Tengo un receptor de 25 pulgadas, de los antiguos con culo gordo y tubo de imagen. A su lado está el sintonizador de TDT, un aparatejo sin ninguna enjundia, que me permitirá alargar la vida de mi viejo SONY (en términos electrónicos, eso significa más de diez años) hasta que diga "hasta aquí hemos emitido" y le dé por equivocarse de colores y hacerme creer que de repente me he vuelto daltónico. Y reflejado en su pantalla oscura andaba yo cavilando sobre las jubilaciones, la propia cada vez más lejana, y la de los aditamentos que la tradición ha ido convirtiendo en amigos inseparables del aparato de la tele en según qué hogares: el toro de plástico, la gitana, la torre Eiffel dorada, la burbuja en la que nieva y el culmen de la elegancia: el pañito de ganchillo, ese pariente pobre del encaje de bolillos, para dedos perezosos o artríticos. Así pienso que habría que incluir en la "guía del buen ciudadano", manual de civismo que reparten los ayuntamientos que recalifican zonas verdes para construir un IKEA, un punto limpio donde deshacerse del sintonizador al tiempo que la bailaora con su torito de embestida perpetua. Y la razón es simple: sobre la mínima superficie del nuevo televisor de plasma, cuarzo líquido o bismuto sólido, que tiende a cero por mor del avance científico-digital-tecnológico-informático, será imposible alojar a nuestros inquilinos, desahuciados de su estancia para siempre jamás. La torre Eiffel sólo se sujetará en equilibrio imposible sobre dos patas, y acabará emulando a los muchos suicidas que usaron la de escala 1:1 de París. Del mismo modo, el morlaco, en sus variantes de astifino, cornigacho, abrochado de cuerna, corniveleto, urraco, huevicolgante o rabisucio, tendrá que mantener la pose frente a la gitana estática y temerosa del abismo. En fin, que nada será lo mismo. Sin embargo, me niego a que el siglo XXI barra de nuestros salones o humildes cuartitos de estar la impagable compañía de aquellos ornamentos. Un amigo me comentó que su padre había reciclado la caja contenedora del nuevo Plasma 50 pulgadas en estantería para objetos kitsch, y que sobre el filo de 25 mm de grosor se erigía una torre de cartón a modo de hornacina, desde donde miuras, victorinos o albaserradas se asoman a la pantalla de cinemascope, con sus gitanazas morenas (algunas con castañuelas) bailando incansables sobre un paño de ganchillo, la nieve cayendo sobre el portal de Belén y la torre Eiffel al fondo. Toda una estampa de la convivencia de los tiempos.

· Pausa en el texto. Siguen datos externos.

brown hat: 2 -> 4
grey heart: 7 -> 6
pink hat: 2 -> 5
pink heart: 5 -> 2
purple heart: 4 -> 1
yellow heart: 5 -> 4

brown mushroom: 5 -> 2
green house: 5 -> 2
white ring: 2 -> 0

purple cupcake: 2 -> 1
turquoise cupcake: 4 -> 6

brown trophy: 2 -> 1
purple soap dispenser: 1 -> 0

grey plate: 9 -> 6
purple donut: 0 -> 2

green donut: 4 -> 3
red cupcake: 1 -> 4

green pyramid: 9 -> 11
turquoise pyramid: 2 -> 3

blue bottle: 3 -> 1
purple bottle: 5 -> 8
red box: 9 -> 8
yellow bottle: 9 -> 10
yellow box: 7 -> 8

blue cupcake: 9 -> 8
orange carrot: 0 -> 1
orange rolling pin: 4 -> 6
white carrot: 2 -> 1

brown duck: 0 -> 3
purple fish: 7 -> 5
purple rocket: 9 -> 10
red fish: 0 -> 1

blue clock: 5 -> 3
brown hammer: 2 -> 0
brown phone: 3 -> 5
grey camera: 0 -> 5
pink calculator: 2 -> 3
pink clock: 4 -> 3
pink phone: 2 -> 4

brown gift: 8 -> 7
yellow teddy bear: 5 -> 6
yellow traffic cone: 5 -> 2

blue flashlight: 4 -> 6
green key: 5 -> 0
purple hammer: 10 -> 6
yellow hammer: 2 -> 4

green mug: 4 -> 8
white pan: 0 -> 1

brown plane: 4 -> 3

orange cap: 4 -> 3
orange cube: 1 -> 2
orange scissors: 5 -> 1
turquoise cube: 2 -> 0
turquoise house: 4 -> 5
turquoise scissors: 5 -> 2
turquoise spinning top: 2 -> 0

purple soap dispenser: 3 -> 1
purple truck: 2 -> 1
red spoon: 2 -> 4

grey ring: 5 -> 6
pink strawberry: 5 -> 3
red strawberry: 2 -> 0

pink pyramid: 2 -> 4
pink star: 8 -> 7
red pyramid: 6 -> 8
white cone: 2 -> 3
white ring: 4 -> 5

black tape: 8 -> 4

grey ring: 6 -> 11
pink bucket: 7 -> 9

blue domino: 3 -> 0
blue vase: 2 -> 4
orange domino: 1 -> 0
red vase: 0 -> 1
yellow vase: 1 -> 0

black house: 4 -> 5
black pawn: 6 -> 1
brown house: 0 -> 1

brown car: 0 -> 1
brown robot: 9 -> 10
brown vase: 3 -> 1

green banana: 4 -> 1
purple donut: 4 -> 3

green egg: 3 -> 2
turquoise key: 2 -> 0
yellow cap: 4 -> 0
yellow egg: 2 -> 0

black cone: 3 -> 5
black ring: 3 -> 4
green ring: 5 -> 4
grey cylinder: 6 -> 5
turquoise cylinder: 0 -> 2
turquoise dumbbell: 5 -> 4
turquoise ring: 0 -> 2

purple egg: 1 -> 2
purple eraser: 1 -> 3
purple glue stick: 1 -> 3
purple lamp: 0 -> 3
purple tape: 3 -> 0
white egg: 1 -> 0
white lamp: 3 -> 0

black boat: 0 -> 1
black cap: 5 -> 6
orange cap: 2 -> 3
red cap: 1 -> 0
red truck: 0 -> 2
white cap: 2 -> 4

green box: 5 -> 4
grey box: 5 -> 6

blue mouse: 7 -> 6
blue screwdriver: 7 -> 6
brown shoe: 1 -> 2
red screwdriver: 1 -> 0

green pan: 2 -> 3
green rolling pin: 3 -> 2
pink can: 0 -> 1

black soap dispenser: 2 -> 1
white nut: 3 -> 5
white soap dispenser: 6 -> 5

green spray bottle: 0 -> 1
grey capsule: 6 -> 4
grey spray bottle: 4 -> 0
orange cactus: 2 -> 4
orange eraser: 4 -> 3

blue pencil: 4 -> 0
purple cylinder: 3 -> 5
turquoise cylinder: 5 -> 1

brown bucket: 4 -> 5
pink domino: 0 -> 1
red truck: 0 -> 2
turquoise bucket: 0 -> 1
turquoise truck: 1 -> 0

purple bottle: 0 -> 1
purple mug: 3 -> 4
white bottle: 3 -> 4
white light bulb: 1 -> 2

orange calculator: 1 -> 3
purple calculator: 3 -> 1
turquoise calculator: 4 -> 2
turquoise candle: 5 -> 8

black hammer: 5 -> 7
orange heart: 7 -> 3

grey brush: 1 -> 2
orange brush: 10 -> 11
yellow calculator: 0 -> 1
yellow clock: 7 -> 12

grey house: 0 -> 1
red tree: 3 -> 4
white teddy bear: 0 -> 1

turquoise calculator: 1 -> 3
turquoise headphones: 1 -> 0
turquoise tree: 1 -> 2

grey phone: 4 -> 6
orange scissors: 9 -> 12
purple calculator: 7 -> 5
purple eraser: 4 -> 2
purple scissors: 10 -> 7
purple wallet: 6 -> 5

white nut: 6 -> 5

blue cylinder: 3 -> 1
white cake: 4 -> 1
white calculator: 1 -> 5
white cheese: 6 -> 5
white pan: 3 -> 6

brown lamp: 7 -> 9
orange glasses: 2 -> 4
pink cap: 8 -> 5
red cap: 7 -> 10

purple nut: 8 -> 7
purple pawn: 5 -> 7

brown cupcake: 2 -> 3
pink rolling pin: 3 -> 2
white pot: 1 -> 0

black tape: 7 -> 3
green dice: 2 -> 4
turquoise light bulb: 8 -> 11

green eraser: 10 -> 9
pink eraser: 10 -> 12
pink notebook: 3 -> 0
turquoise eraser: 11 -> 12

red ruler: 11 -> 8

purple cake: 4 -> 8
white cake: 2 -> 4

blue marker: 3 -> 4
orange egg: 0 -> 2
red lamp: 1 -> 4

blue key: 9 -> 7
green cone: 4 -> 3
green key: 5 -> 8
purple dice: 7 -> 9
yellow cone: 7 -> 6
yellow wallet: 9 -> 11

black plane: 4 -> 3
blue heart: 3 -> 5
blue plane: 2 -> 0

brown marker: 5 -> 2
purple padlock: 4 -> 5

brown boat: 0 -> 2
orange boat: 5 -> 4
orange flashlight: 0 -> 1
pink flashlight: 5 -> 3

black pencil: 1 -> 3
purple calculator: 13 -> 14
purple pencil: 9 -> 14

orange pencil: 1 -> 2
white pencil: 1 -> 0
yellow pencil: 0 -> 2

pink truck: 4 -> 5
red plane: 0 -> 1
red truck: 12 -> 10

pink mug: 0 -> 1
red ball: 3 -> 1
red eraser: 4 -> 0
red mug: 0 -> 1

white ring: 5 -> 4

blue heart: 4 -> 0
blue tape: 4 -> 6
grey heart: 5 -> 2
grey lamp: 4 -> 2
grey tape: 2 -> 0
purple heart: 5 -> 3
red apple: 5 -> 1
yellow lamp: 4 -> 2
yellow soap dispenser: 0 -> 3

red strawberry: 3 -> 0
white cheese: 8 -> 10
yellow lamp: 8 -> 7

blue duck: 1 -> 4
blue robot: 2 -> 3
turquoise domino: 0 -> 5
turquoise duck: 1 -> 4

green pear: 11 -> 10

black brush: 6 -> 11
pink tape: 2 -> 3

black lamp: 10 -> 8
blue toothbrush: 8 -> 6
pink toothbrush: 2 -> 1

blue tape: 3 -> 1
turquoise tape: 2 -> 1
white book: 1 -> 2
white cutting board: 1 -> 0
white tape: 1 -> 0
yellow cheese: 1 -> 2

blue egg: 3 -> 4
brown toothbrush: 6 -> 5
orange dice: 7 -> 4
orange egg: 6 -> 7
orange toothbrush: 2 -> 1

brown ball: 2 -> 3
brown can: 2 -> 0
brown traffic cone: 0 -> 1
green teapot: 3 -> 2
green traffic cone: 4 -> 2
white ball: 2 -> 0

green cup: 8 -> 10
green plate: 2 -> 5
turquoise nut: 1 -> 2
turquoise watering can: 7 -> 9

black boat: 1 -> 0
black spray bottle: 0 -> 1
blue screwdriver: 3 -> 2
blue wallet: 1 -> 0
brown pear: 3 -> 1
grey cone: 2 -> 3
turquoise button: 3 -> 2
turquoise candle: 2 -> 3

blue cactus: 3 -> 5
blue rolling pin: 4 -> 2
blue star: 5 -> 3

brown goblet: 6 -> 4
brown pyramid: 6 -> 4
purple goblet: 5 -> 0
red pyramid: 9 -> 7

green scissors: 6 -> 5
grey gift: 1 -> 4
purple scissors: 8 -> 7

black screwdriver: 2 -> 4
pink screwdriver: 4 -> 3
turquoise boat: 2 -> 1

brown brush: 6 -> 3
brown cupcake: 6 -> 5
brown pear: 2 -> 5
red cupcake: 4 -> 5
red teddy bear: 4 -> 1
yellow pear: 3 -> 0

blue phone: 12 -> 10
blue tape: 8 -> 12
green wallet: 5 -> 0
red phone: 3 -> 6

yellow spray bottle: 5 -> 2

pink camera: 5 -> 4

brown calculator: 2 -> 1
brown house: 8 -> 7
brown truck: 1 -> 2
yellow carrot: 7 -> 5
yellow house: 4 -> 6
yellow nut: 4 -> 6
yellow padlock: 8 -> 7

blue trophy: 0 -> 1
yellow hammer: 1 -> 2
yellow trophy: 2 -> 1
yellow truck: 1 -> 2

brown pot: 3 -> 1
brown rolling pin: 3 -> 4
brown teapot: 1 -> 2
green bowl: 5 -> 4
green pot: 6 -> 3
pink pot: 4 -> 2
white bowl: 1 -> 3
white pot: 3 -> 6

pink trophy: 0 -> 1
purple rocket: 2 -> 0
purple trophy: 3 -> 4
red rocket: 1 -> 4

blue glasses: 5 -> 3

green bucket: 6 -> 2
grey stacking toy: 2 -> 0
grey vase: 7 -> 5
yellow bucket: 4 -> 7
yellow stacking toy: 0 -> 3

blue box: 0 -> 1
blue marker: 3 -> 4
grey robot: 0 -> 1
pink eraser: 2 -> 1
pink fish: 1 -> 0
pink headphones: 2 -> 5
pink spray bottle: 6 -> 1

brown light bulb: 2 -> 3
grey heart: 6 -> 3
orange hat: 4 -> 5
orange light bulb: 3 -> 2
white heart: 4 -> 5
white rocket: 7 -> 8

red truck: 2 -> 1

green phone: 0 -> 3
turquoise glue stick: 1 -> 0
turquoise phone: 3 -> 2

Por mi parte, correré en auxilio de quienes, menos hábiles, no encuentren acomodo a sus adornos antiguos y llenos de recuerdos. He encontrado una tienda "de los chinos" (antes "todo a un euro", y antes de antes "todo a cien... de las antiguas pesetas") con infinidad de bailarinas de ballet clásico, que podrán sin mayor esfuerzo ni riesgo equilibrarse en el borde de mi nueva tele (cuando la compre, que espero tardar); también hay una bella colección de gimnastas olímpicas disponible en kioskos, con reproducciones de las Comanecci, Kim, Khorkina, y alguna Chuchunova, por decir un nombre. Quizá me decida a desmontar una lámpara de Lladró que languidece en el trastero.
Y como culmen arquitectónico, una joya de ingeniería y diseño que le vendrá de perlas: una reproducción en auténtica piedra de mentira del acueducto de Segovia.